- [Work required]
A word-for-word copy of the records below is needed, without the images.

- [Entries supplied]
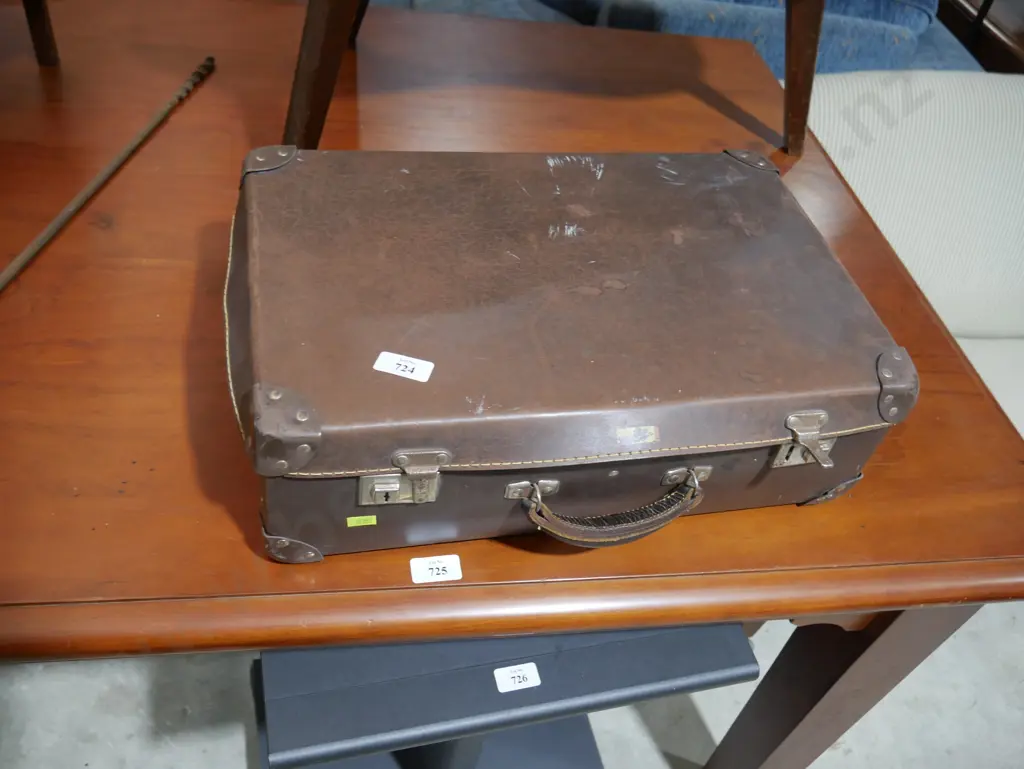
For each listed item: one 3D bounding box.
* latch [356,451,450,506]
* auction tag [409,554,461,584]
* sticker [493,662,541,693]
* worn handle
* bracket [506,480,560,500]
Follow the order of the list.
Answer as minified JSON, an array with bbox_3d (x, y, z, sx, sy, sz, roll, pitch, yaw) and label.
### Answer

- [Result]
For each listed item: one 3D bounding box.
* latch [356,451,450,506]
* auction tag [409,554,461,584]
* sticker [493,662,541,693]
* worn handle
* bracket [506,480,560,500]
Follow the order of the list.
Answer as minified JSON, an array with bbox_3d (x, y, z, sx, sy, sz, roll, pitch, yaw) and label.
### Answer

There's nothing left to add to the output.